**Exercice 1:** D'après l'extrait, à quelle date le rapport sénatorial a-t-il été publié ?
**Exercice 2:** Relevez tous les noms propres de personnes, d'organismes, de sites ou de publications cités dans l'extrait.
**Exercice 3:** Recopiez le passage de l'extrait qui commence par « Comment parvenir à » et se poursuit jusqu'à « de l’industrie pornographique. », en renommant « ARCOM » en « Arcom ».

**Extrait du texte:**
YouPorn : « Le droit doit se renouveler face à la transformation du monde par l’espace numérique »
Comment parvenir à bloquer efficacement l’accès des mineurs aux contenus pornographiques sur internet ? C’est à cette difficile question que s’est attaquée l’ARCOM (Autorité de régulation de la communication audiovisuelle et numérique). avec pour l’instant un succès mitigé. Début septembre, alors que le régulateur demandait au juge de bloquer les cinq sites n’ayant pas obéi à son injonction de modifier leurs conditions d’accès, la justice a décidé de renvoyer le dossier devant un médiateur. Entre temps, un rapport sénatorial publié le 28 septembre souligne l’urgence d’agir. Nous avons demandé au professeur Marie-Anne Frison-Roche, spécialiste de droit de la compliance, comment à son avis il est possible de lutter efficacement contre les dérives de l’industrie pornographique.
Actu-Juridique : Dans l’affaire YouPorn, la décision du tribunal judiciaire de renvoyer le dossier vers la médiation a suscité un certain émoi. N’est-ce pas le signe d’une forme de renoncement de la justice, avec tout ce que cela implique d’un point de vue symbolique ?

**Données:**
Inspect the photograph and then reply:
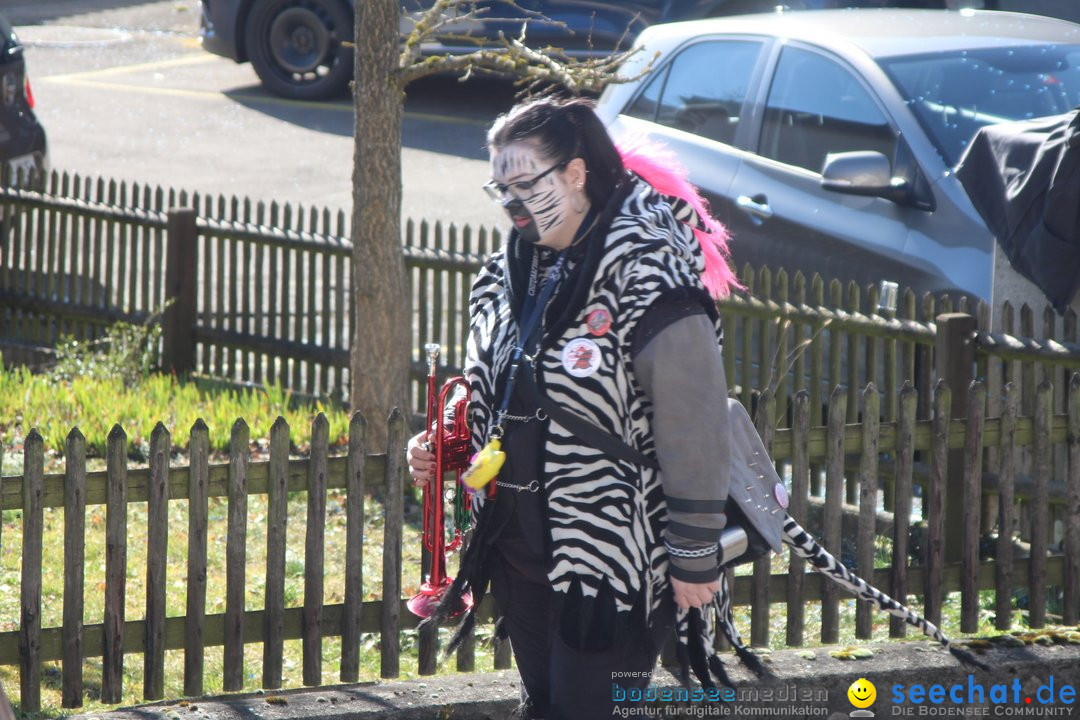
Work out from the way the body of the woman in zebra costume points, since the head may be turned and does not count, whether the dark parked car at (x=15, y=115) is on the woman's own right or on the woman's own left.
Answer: on the woman's own right

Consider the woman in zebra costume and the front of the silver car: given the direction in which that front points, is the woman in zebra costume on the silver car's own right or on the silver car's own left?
on the silver car's own right

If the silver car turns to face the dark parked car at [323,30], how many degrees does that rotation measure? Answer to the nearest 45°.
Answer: approximately 180°

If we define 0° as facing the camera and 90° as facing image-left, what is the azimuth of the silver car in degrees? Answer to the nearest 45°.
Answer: approximately 315°

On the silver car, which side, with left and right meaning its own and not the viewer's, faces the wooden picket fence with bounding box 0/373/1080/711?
right

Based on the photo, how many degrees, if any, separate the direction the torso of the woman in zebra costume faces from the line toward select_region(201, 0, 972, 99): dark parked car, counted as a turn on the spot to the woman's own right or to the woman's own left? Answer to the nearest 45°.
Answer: approximately 135° to the woman's own right

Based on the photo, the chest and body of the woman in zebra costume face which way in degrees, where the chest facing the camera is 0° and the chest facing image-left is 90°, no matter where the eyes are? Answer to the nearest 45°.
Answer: approximately 45°
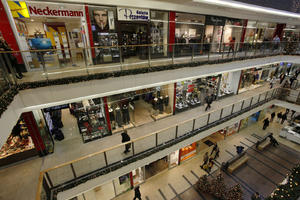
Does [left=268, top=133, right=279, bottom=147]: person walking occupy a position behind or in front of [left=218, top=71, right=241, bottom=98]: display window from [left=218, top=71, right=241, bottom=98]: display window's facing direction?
in front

**Corrigé 1:** Le 28 septembre.

**Corrigé 2:** YouPorn, ARCOM (Autorité de régulation de la communication audiovisuelle et numérique), Marie-Anne Frison-Roche, Actu-Juridique.

**Corrigé 3:**
Comment parvenir à bloquer efficacement l’accès des mineurs aux contenus pornographiques sur internet ? C’est à cette difficile question que s’est attaquée l’Arcom (Autorité de régulation de la communication audiovisuelle et numérique). avec pour l’instant un succès mitigé. Début septembre, alors que le régulateur demandait au juge de bloquer les cinq sites n’ayant pas obéi à son injonction de modifier leurs conditions d’accès, la justice a décidé de renvoyer le dossier devant un médiateur. Entre temps, un rapport sénatorial publié le 28 septembre souligne l’urgence d’agir. Nous avons demandé au professeur Marie-Anne Frison-Roche, spécialiste de droit de la compliance, comment à son avis il est possible de lutter efficacement contre les dérives de l’industrie pornographique.